From the data below, extract every line that contains the word "categories". Case counts.
^^^^
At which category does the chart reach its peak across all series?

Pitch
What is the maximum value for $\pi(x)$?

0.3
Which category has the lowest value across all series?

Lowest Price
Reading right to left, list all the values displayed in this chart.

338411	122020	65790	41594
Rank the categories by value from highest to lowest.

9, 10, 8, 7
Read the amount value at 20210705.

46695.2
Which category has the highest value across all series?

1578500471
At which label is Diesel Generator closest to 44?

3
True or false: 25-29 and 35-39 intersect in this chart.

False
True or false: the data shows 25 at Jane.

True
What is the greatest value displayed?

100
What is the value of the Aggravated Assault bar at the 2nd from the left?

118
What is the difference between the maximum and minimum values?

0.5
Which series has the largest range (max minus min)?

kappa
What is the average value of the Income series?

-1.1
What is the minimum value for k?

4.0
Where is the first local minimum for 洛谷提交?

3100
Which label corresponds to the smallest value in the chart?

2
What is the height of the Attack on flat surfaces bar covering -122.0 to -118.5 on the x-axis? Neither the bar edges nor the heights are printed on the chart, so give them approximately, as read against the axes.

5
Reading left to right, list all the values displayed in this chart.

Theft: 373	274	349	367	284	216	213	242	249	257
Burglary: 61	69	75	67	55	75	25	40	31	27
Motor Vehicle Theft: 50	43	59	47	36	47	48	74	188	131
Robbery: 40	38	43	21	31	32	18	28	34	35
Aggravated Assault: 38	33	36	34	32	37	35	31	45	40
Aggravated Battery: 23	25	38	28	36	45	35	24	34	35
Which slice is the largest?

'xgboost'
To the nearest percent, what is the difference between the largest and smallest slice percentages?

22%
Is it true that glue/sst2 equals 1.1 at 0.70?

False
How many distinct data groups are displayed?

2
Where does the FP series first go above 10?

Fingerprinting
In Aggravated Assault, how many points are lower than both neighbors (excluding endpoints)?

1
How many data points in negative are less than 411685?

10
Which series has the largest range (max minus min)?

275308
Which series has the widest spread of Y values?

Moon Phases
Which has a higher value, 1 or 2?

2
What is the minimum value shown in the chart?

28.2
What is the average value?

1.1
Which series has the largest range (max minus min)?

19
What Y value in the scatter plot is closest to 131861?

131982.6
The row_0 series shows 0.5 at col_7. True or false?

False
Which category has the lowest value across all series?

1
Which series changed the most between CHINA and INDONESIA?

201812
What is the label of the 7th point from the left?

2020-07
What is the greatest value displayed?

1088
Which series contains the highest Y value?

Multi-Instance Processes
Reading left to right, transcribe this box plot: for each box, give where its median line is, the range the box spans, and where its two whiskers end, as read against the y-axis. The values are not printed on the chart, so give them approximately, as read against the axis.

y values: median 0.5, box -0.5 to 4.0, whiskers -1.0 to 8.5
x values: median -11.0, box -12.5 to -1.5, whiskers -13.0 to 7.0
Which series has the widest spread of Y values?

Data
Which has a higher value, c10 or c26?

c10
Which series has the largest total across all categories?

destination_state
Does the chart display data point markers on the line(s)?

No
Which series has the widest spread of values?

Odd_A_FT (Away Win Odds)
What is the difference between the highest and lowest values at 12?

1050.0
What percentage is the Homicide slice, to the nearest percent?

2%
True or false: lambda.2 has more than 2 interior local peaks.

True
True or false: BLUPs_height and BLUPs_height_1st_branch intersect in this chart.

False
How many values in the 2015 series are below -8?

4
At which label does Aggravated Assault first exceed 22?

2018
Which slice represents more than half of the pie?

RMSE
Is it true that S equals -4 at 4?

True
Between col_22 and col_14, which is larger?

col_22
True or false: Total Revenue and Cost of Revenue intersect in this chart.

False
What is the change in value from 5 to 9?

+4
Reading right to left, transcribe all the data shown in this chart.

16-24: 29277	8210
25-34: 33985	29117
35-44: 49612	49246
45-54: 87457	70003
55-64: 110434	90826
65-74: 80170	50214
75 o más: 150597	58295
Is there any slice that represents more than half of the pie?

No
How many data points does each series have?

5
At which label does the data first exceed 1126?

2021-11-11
^^^^
Task answer >>
Rank the categories by value from highest to lowest.
Which series has the largest total across all categories?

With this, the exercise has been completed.